Iranian Rebels Withdraw; Iran Claims to Repel Iraqi Assault
NICOSIA, Cyprus (AP) _ Iraq said its troops, backed by helicopter gunships, on Wednesday recaptured two mountain peaks in its northern border region. Iran said it repulsed an Iraqi attack in the area and killed or wounded 3,000 Iraqi soldiers.
Farther south along the countries’ 730-mile border, Iranian rebels based in Iraq said they withdrew from the town of Mehran after a three-day offensive, in which they reported capturing military hardware they estimated to be worth $2 billion.
In the Persian Gulf, Iran said its navy destroyed an unidentified Iraqi ship during a clash with ″several enemy vessels″ in the northern end of the waterway. Iraq denied the report.
The offical Iraqi News Agency said Iraqi troops recaptured the heights of Safrah and Basawa in a three-day battle that began Monday. The two mountains are about five miles northwest of Mawat, a town in the Kurdistan mountains of northeastern Iraq.
Iraq said its helicopter gunships flew 337 missions in the battle Wednesday.
The Iraqis last Friday claimed to have recaptured Mawat and several other peaks, all seized by Iran last summer.
Iran reported its fighter bombers on Wednesday ″heavily bombed Iraqi positions and troop concentration sites in the Mawat region.″ The bombing inflicted ″considerable losses in men and equipment,″ said the report by the official Islamic Republic News Agency, monitored in Nicosia.
Tehran radio, also monitored in Nicosia, said Iranian forces on Tuesday destroyed at least 15 tanks and set ammunition dumps ablaze and 3,000 Iraqi troops in the region.
Iraqi forces in recent weeks have driven the Iranians out of territory captured in southern Iraq earlier in the 8-year-old war and have been pressing Iranian forces in the Kurdistan mountains for 10 days.
On April 16, Iraq seized the initiative in the stalemated land war with an assault that recaptured the Faw Peninsula in southern Iraq, ending two years of Iranian occupation.
A sudden Iraqi switch from years of static warfare behind formidable defenses caught the Iranians by surprise. Iraq struck again a month later, driving Iran’s forces from their bridgehead around Salamcheh, east of the southern port city of Basra.
Two defeats in a row jolted the Iranians and forced them onto the defensive for the first time since early in the war, which began with an Iraqi invasion in September 1980 after weeks of border skirmishes.
Iran was hit again Saturday night when Iraqi-backed Iranian rebels of the National Liberation Army crossed in the central border sector to capture Mehran, which has been fought over several times and devastated by the war.

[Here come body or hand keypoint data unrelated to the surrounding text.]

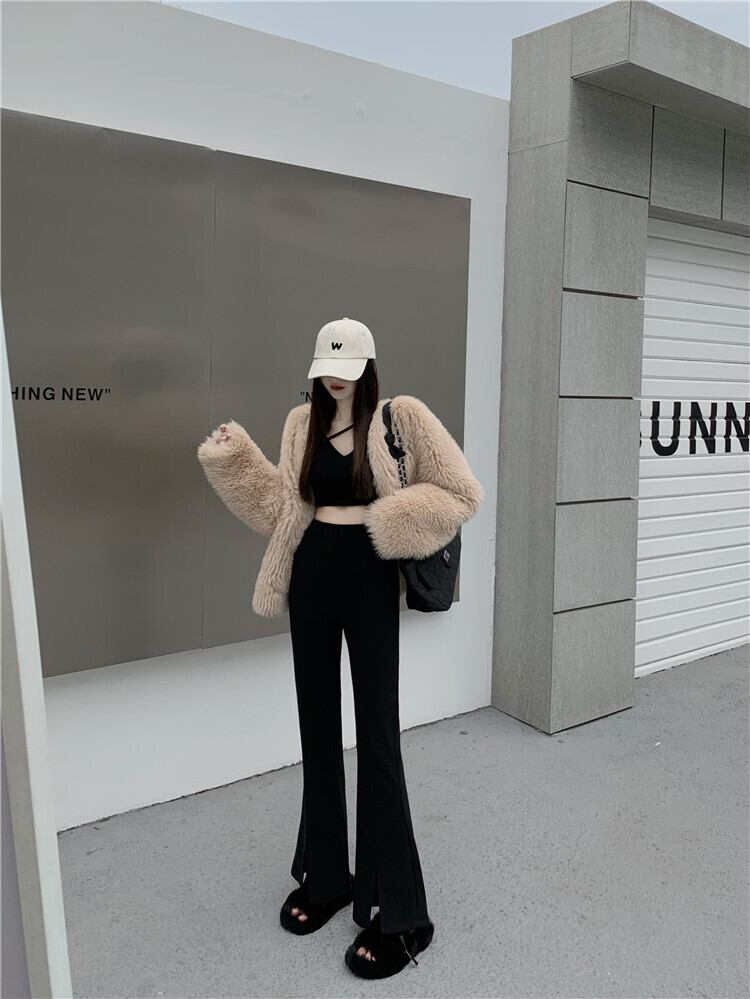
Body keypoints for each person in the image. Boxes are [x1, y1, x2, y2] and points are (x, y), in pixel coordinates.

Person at [197, 318, 485, 979]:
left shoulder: (399, 418)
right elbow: (281, 507)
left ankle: (403, 914)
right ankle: (327, 877)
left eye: (347, 367)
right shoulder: (300, 424)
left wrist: (390, 521)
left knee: (378, 735)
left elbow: (461, 493)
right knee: (317, 727)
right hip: (312, 573)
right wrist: (234, 459)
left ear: (368, 367)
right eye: (327, 367)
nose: (335, 378)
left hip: (370, 571)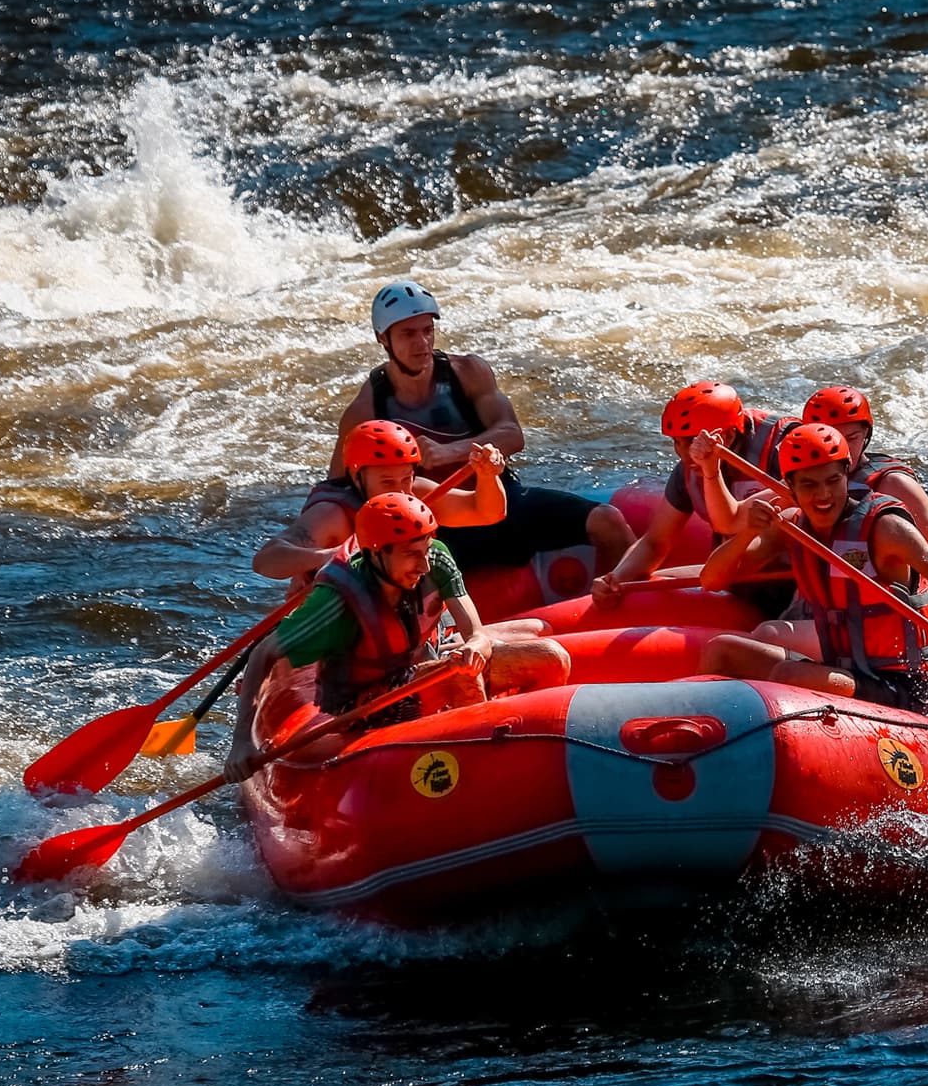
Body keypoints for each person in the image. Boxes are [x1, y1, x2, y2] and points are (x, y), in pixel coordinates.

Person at [227, 493, 569, 778]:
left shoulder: (435, 559)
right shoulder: (338, 602)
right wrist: (241, 740)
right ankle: (485, 773)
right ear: (377, 553)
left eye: (424, 551)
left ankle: (532, 748)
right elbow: (264, 653)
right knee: (463, 679)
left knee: (552, 656)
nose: (422, 566)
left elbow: (475, 632)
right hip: (368, 702)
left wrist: (477, 643)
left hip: (419, 664)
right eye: (410, 555)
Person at [329, 279, 632, 575]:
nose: (422, 344)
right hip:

Dispatches from Tehran said the three-pronged assault was carried out by Iraqi regulars supported by fighter-bombers dropping chemical bombs, but rebel commander Massoud Rajavi denied the ″hollow claims.″
Statements from the National Liberation Army said 22 of its fighting brigades, including armored units and one made up of women, seized hills around Mehran several miles inside western Iran on Sunday and occupied the town.
Jeffrey Ulbrich, an Associated Press correspondent taken to Mehran by the rebels Sunday, said it was filled with jubilant NLA fighters.
A rebel statement received Wednesday from NLA headquarters in Baghdad said the insurgents withdrew across the border Tuesday night.
The offensive, called ″Operation Forty Stars,″ was the biggest since Rajavi organized the rebel army a year ago around his Mujahedeen Khalq (People’s Holy Warriors), the main movement opposed to Ayatollah Ruhollah Khomeini.
According to the statement, 8,000 Iranians were killed or wounded and more than 1,500 captured in the battle for Mehran, and about 16,000 Iranians were involved. The NLA gave its own losses as 71 killed and 240 wounded.
Iran acknowledged the attack but said it was repulsed with thousands of enemy casualties.
Conflicting claims cannot be reconciled because foreign journalists are not allowed into battle areas except for occasional guided tours like the one on which Ulbrich was taken.
Rebel units using tanks captured in earlier battles cut the main Iranian supply routes in the sector and blew up two bridges. The statement said captured materiel was worth $2 billion and included 40 tanks, 20 armored personnel carriers, scores of 155mm and 130mm artillery pieces, U.S.-built TOW anti-tank missiles and batteries of Hawk anti-aircraft missiles, also American-made.
Reporters taken to the area said roads were jammed with rebel trucks hauling the booty home.
In the Persian Gulf, an American missile cruiser on patrol off Saudi Arabia rescued six crewmen from the Greek oil-rig supply boat Notora, which later sank, U.S. officials reported.
They quoted the captain as saying the Notora apparently foundered because of a leak in its engine room.
Maj. Charles Boyd of the U.S. Central Command said the missile cruiser Halsey went to the Notora’s aid after it radioed a distress signal at 10:54 p.m. Tuesday from 40 miles northeast of the Saudi oil port Ras Tanura.